Source data »
┌──

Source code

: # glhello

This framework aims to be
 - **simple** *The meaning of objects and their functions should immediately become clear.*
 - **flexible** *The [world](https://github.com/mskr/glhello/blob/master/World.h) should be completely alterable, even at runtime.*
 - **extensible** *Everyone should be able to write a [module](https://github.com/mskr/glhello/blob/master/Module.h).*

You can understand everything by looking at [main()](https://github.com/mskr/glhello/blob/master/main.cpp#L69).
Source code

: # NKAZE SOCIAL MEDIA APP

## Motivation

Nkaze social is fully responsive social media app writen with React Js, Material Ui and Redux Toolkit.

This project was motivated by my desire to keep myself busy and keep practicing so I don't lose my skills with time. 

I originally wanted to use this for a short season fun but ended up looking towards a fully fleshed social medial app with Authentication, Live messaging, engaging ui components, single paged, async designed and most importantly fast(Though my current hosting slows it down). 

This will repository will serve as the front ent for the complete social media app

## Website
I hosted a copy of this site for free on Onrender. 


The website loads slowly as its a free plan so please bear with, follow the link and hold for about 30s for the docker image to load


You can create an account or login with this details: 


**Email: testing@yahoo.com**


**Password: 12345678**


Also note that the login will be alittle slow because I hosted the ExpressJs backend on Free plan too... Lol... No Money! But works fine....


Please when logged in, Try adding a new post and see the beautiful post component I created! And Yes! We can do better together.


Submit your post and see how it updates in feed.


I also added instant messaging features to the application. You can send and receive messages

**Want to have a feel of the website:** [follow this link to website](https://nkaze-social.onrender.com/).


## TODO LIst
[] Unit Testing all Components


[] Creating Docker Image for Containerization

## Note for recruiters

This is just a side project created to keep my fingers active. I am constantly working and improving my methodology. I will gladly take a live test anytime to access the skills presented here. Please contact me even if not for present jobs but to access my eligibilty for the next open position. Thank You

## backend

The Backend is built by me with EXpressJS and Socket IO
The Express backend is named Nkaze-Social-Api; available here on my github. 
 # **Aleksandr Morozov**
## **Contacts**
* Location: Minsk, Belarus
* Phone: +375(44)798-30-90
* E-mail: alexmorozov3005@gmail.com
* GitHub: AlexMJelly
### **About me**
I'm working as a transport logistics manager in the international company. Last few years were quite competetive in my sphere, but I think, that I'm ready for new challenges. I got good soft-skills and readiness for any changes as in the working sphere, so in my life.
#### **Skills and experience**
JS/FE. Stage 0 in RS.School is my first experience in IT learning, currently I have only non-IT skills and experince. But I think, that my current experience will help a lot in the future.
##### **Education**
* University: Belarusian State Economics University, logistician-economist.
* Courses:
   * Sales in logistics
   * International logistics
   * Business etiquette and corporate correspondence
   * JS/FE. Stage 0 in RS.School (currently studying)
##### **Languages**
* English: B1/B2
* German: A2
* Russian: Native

└──

To-do item » Print all of the entries exactly, leaving nothing out.

Written solution »
Source code

: # glhello

This framework aims to be
 - **simple** *The meaning of objects and their functions should immediately become clear.*
 - **flexible** *The [world](https://github.com/mskr/glhello/blob/master/World.h) should be completely alterable, even at runtime.*
 - **extensible** *Everyone should be able to write a [module](https://github.com/mskr/glhello/blob/master/Module.h).*

You can understand everything by looking at [main()](https://github.com/mskr/glhello/blob/master/main.cpp#L69).
Source code

: # NKAZE SOCIAL MEDIA APP

## Motivation

Nkaze social is fully responsive social media app writen with React Js, Material Ui and Redux Toolkit.

This project was motivated by my desire to keep myself busy and keep practicing so I don't lose my skills with time. 

I originally wanted to use this for a short season fun but ended up looking towards a fully fleshed social medial app with Authentication, Live messaging, engaging ui components, single paged, async designed and most importantly fast(Though my current hosting slows it down). 

This will repository will serve as the front ent for the complete social media app

## Website
I hosted a copy of this site for free on Onrender. 


The website loads slowly as its a free plan so please bear with, follow the link and hold for about 30s for the docker image to load


You can create an account or login with this details: 


**Email: testing@yahoo.com**


**Password: 12345678**


Also note that the login will be alittle slow because I hosted the ExpressJs backend on Free plan too... Lol... No Money! But works fine....


Please when logged in, Try adding a new post and see the beautiful post component I created! And Yes! We can do better together.


Submit your post and see how it updates in feed.


I also added instant messaging features to the application. You can send and receive messages

**Want to have a feel of the website:** [follow this link to website](https://nkaze-social.onrender.com/).


## TODO LIst
[] Unit Testing all Components


[] Creating Docker Image for Containerization

## Note for recruiters

This is just a side project created to keep my fingers active. I am constantly working and improving my methodology. I will gladly take a live test anytime to access the skills presented here. Please contact me even if not for present jobs but to access my eligibilty for the next open position. Thank You

## backend

The Backend is built by me with EXpressJS and Socket IO
The Express backend is named Nkaze-Social-Api; available here on my github. 
 # **Aleksandr Morozov**
## **Contacts**
* Location: Minsk, Belarus
* Phone: +375(44)798-30-90
* E-mail: alexmorozov3005@gmail.com
* GitHub: AlexMJelly
### **About me**
I'm working as a transport logistics manager in the international company. Last few years were quite competetive in my sphere, but I think, that I'm ready for new challenges. I got good soft-skills and readiness for any changes as in the working sphere, so in my life.
#### **Skills and experience**
JS/FE. Stage 0 in RS.School is my first experience in IT learning, currently I have only non-IT skills and experince. But I think, that my current experience will help a lot in the future.
##### **Education**
* University: Belarusian State Economics University, logistician-economist.
* Courses:
   * Sales in logistics
   * International logistics
   * Business etiquette and corporate correspondence
   * JS/FE. Stage 0 in RS.School (currently studying)
##### **Languages**
* English: B1/B2
* German: A2
* Russian: Native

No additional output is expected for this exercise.